OMG. REALLY? WHAT THE HELL? REALLY? Stuart Steele you have no idea on this earth what you have done! First of all, and by the way, I WAS JUST KIDDING WITH THAT POST! Really? You did this for me? For real? I WAS JUST KIDDING MAN! OMG. Stuart and Helen, please know that with the exception of my husband and my children, no one has ever “done or given” to me in such a way as this. NEVER EVER EVER! Not in this way. And of all things in my life that I hold dearest? Yes, I am truly the girl who hid underneath a comforter (never as nice as these though) for so many years that I cannot even tell you.

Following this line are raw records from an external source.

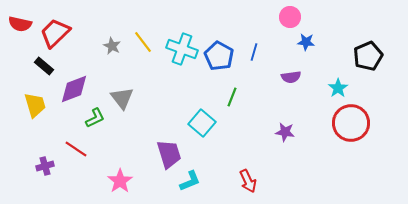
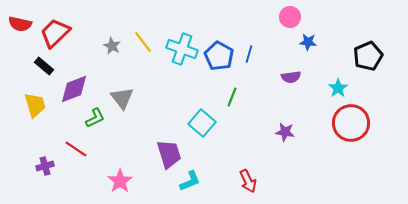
blue star: moved 2 px right
blue line: moved 5 px left, 2 px down
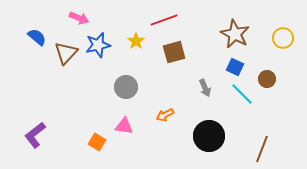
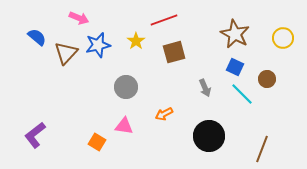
orange arrow: moved 1 px left, 1 px up
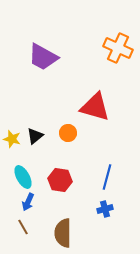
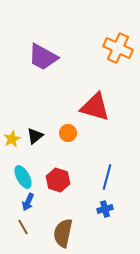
yellow star: rotated 30 degrees clockwise
red hexagon: moved 2 px left; rotated 10 degrees clockwise
brown semicircle: rotated 12 degrees clockwise
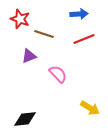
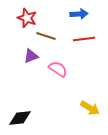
red star: moved 7 px right, 1 px up
brown line: moved 2 px right, 2 px down
red line: rotated 15 degrees clockwise
purple triangle: moved 2 px right
pink semicircle: moved 5 px up; rotated 12 degrees counterclockwise
black diamond: moved 5 px left, 1 px up
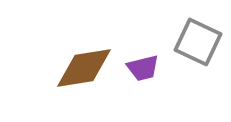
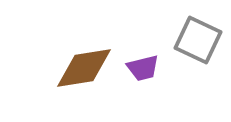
gray square: moved 2 px up
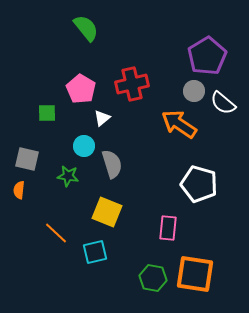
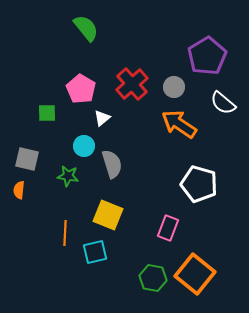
red cross: rotated 28 degrees counterclockwise
gray circle: moved 20 px left, 4 px up
yellow square: moved 1 px right, 3 px down
pink rectangle: rotated 15 degrees clockwise
orange line: moved 9 px right; rotated 50 degrees clockwise
orange square: rotated 30 degrees clockwise
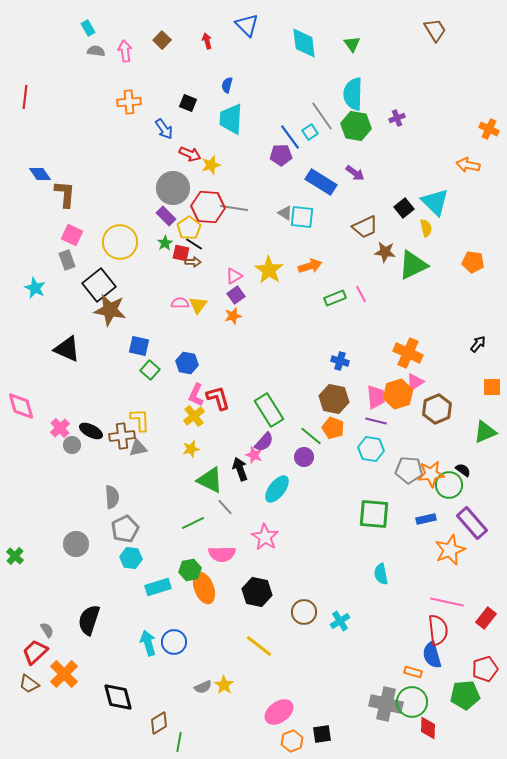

It used to be the only place I felt safe – “underneath a comforter”. I have always loved and craved that cozy, yummy envelopment, and NO WAY I will ever understand why you did this for me.
I am never ever EVER going to forget this Stuart, and I will never ever EVER be able to properly put into words my gratitude. My husband even got a little teary-eyed, by the way. No one has ever done anything like this for him either! “You see, honey, you HAVE made some positive impressions on people, just like I’m always trying to tell you!” These gifts you have given me and my family are more valuable and priceless than even a bag full of gold, and we will treasure these for as long as we are alive on this earth. It’s not just “the blankets”, it’s the thought. Someone thought of ME this time! SOMEONE THOUGHT OF ME! I love you both dearly and thank you, thank you, thank you so much! We cannot wait for the day that either we are all in Ireland or you are all here in the States. Our humble home will always be yours when you are near Dallas here you will be treated like royalty!
~ With Much Love And Appreciation From The Williamsons!